Dans ce monde dominé par le fric, ce monde qui nous incite à triompher par tous les moyens, même déloyaux ou malhonnêtes, il faut être fort pour résister, pour rester droit, honnête, gentil. Les Dalton feraient presque figures d’anges aujourd’hui, ils font sourire, on les aime bien dans le fond tant ils sont bêtes et méchants ; être bête semble maintenant être une circonstance atténuante, comme l’est l’alcoolisme à la Réunion.
Selon une idée reçue fort répandue, l’intelligence ne saurait se passer d’une dose de méchanceté (Jo, le plus petit, l’ainé des Dalton est le plus méchant et le plus intelligent de la fratrie ; au royaume des aveugles, les borgnes sont rois.) Alors trop bon, trop con ? Est-ce dire qu’être gentil, c’est être bête ? Dire de quelqu’un «il est gentil» sous-entend souvent qu’il est un peu simple d’esprit.

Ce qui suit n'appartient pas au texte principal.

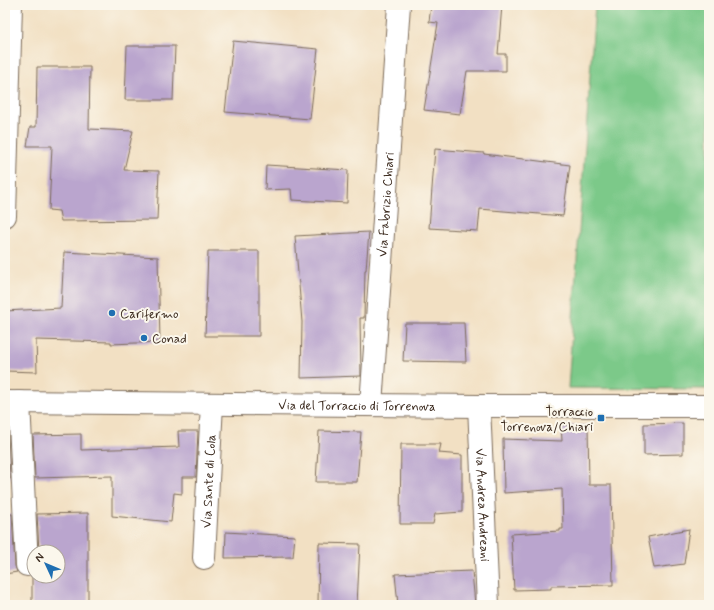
<svg xmlns="http://www.w3.org/2000/svg" width="714" height="610" font-family="Mynerve,sans-serif">
<style>
.grass{fill:#7cc989;stroke:#5c7a54}
.building{fill:#baa5ce}
.lines{fill:none;stroke-linecap:round;stroke-linejoin:round}
.minor-casing{stroke:#7b6a58;stroke-width:24}
.minor{stroke:#fff;stroke-width:22}
.poi-dot{fill:#1f6fb2;stroke:#fbf7ec;stroke-width:1.5}
.labels{text-anchor:middle;stroke-width:4;stroke-linejoin:round;paint-order:stroke}
.street-label{font-size:13px;fill:#3b2a1e;stroke:#fbf7ec}
.poi-label{font-size:13px;fill:#3b2a1e;stroke:#fbf7ec;text-anchor:start}
</style>
<rect width="100%" height="100%" fill="#fbf7ec"/>
<filter id="ink" filterUnits="userSpaceOnUse"><feTurbulence type="fractalNoise" baseFrequency=".025" numOctaves="2"/><feDisplacementMap in="SourceGraphic" scale="8" xChannelSelector="R" yChannelSelector="G"/><feConvolveMatrix kernelMatrix="1 2 1 2 8 2 1 2 1" color-interpolation-filters="sRGB"/></filter>
<filter id="wash" filterUnits="userSpaceOnUse"><feTurbulence type="fractalNoise" baseFrequency=".012" numOctaves="4" result="noise"/><feDisplacementMap in="SourceGraphic" scale="16" xChannelSelector="R" yChannelSelector="G"/><feGaussianBlur stdDeviation="0.9" result="paint"/><feColorMatrix in="noise" values="0 0 0 0 0 0 0 0 0 0 0 0 0 0 0 0 0 1.4 0 .05"/><feComposite in="paint" operator="in"/></filter>
<g filter="url(#wash)">
<rect width="100%" height="100%" fill="#f2e0c3"/>
<path class="grass" d="M 595,5 L 709,5 L 709,389 L 568,388 Z"/>
<g id="blocks">
<g class="building">
<path d="M 431,5 L 502,5 L 498,54 L 506,54 L 506,71 L 467,71 L 460,114 L 424,110 L 438,23 L 429,22 Z"/>
<path d="M 233,41 L 318,49 L 310,119 L 225,112 Z"/>
<path d="M 127,46 L 175,46 L 173,100 L 125,100 Z"/>
<path d="M 37,67 L 90,67 L 89,129 L 133,131 L 124,170 L 159,171 L 157,220 L 61,221 L 59,211 L 49,210 L 52,146 L 27,146 L 30,127 L 36,127 Z"/>
<path d="M 435,149 L 484,153 L 484,154 L 570,165 L 563,216 L 480,209 L 478,231 L 429,228 Z"/>
<path d="M 266,165 L 348,170 L 347,203 L 292,200 L 291,189 L 265,190 Z"/>
<path d="M 369,232 L 366,270 L 365,270 L 364,318 L 360,318 L 361,376 L 301,378 L 302,322 L 295,236 Z"/>
<path d="M 208,251 L 259,251 L 259,336 L 205,336 Z"/>
<path d="M 64,252 L 158,257 L 160,342 L 111,344 L 111,342 L 36,340 L 37,372 L 5,371 L 5,311 L 61,308 Z"/>
<path d="M 405,323 L 464,323 L 466,362 L 403,361 Z"/>
<path d="M 683,423 L 683,454 L 644,455 L 644,424 Z"/>
<path d="M 561,425 L 588,425 L 589,485 L 611,485 L 613,585 L 551,586 L 551,589 L 514,590 L 511,534 L 560,531 L 560,529 L 563,529 L 562,489 L 504,493 L 503,439 L 562,441 Z"/>
<path d="M 178,431 L 198,431 L 196,477 L 182,477 L 182,494 L 174,493 L 171,522 L 112,516 L 112,476 L 35,478 L 33,435 L 81,434 L 81,450 L 179,447 Z"/>
<path d="M 319,431 L 361,432 L 357,482 L 316,482 Z"/>
<path d="M 5,435 L 8,435 L 10,479 L 5,479 Z"/>
<path d="M 401,444 L 441,444 L 439,453 L 462,455 L 462,512 L 435,514 L 433,524 L 400,524 Z"/>
<path d="M 88,513 L 88,605 L 32,605 L 32,576 L 58,576 L 58,552 L 39,552 L 37,514 Z"/>
<path d="M 5,514 L 12,514 L 15,566 L 17,572 L 5,574 Z"/>
<path d="M 689,529 L 684,564 L 654,568 L 648,537 Z"/>
<path d="M 226,532 L 295,536 L 293,557 L 225,558 Z"/>
<path d="M 319,543 L 360,544 L 357,605 L 318,605 Z"/>
<path d="M 472,571 L 475,605 L 398,605 L 395,574 Z"/>
</g>
</g>
</g>
<g filter="url(#ink)">
<use href="#blocks" fill-opacity="0" stroke="#7b6a58" stroke-width="1"/>
<g class="lines">
<g class="minor-casing">
<g id="minor">
<path d="M 5,216 L 11,5"/>
<path id="s1" d="M 5,402 L 479,406 L 709,406"/>
<path d="M 19,402 L 27,565"/>
<path id="s2" d="M 371,405 L 399,5"/>
<path id="s3" d="M 479,406 L 488,605"/>
<path id="s4" d="M 204,558 L 212,404"/>
</g>
</g>
<use href="#minor" class="minor"/>
</g>
</g>
<g class="poi-dot">
<circle cx="112" cy="313" r="4"/>
<circle cx="144" cy="338" r="4"/>
<rect x="597" y="414" width="8" height="8" rx="2"/>
</g>
<g class="labels">
<g class="street-label">
<text dy="5" stroke="none"><textPath href="#s2" startOffset="201">Via Fabrizio Chiari</textPath></text>
<text dy="5" stroke="none"><textPath href="#s1" startOffset="352">Via del Torraccio di Torrenova</textPath></text>
<text dy="5" stroke="none"><textPath href="#s4" startOffset="77">Via Sante di Cola</textPath></text>
<text dy="5" stroke="none"><textPath href="#s3" startOffset="99">Via Andrea Andreani</textPath></text>
</g>
<g class="poi-label">
<text x="120" y="318">Carifermo</text>
<text x="152" y="343">Conad</text>
<text x="593" y="416" text-anchor="end">Torraccio<tspan x="593" dy="15">Torrenova/Chiari</tspan></text>
</g>
</g>
<rect width="714" height="610" fill="none" stroke="#fbf7ec" stroke-width="20"/>
<g transform="translate(46 564) rotate(314)"><circle r="19" fill="#fbf7ec" stroke="#aea59a"/>
<path d="M0-3L7 15L0 10L-7 15Z" fill="#1f6fb2"/>
<text y="-6" font-size="11" font-weight="bold" text-anchor="middle" fill="#3b2a1e">N</text>
</g>
</svg>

En étant gentil, je prends le risque de passer pour un benêt et de me «faire avoir». Oser la gentillesse est un sacré pari qui relève du courage, de l’héroïsme, surtout quand on a pris conscience du cynisme et de l’immoralité ambiants. Pourtant être gentil, ce n’est pas forcément être faible et se sacrifier pour les autres. Etre gentil, ça commence tout simplement par cesser de croire que l’autre nous agresse, c’est arrêter de se méfier de tout et de tous. Il ne faut pas sombrer dans l’angélisme «tout le monde il est beau, tout le monde il est gentil», ce serait de la bêtise mais nous ne devons pas oublier que notre bien-être dépend de la qualité des relations que nous établissons avec les autres.
L’immense majorité des échanges se fait dans une sorte de neutralité, empreinte il est vrai de méfiance, surtout au début. Il faut éviter le mépris, l’agressivité, ce n’est pas toujours facile, modérons-nous et méfions-nous de nous surtout. La culpabilité nous rongera quand nous aurons pris conscience du mal causé à autrui en ayant été trop soupçonneux, trop envahissant, trop « con-seilleur », méprisant ou même parfois médisant. Se sentir coupable, c’est du stress en plus, de l’angoisse et un sentiment d’isolement qui souvent grandit au lieu de disparaître.
Même si les cyniques, les désabusés, les «moucateurs» (moqueurs, persifleurs en créole de la Réunion) nous plaisent bien, ils nous effraient aussi. Tous ces méchants ne sont souvent que des jaloux, des insatisfaits, qui tentent d’échapper à leur mal-être en se vengeant sur leurs semblables (nous nous reconnaissons un peu, finalement, non ? Par moments au moins, non vraiment ? Etes-vous sincère ?).
Dans les années soixante (quelles années, ces années-là, ça bougeait de partout), aux USA, des hippies ont mis des fleurs dans les canons ; le courant « peace and love » a inspiré le Japon : après de violentes altercations entre policiers et étudiants, le président de l’université de Tokyo a suggéré que chacun fasse preuve de gentillesse pour que la bonté inonde le campus, puis la ville et le pays.
Rendre le monde plus gentil, quelle belle ambition même si la tâche semble rude. Des «free hugs», des journées de l’amitié, de la gentillesse, après tout pourquoi pas ? Il y a déjà des tas de journée dont celle de la femme.
Une journée sans tabac le 31 mai de chaque année. Une journée sans fumer, sans empester, pourquoi pas une journée sans pester ? L’environnement serait meilleur, non ? Des gens souriants, tolérants, enfin. Je vous le redis, je suis une optimiste qui s’ignorait.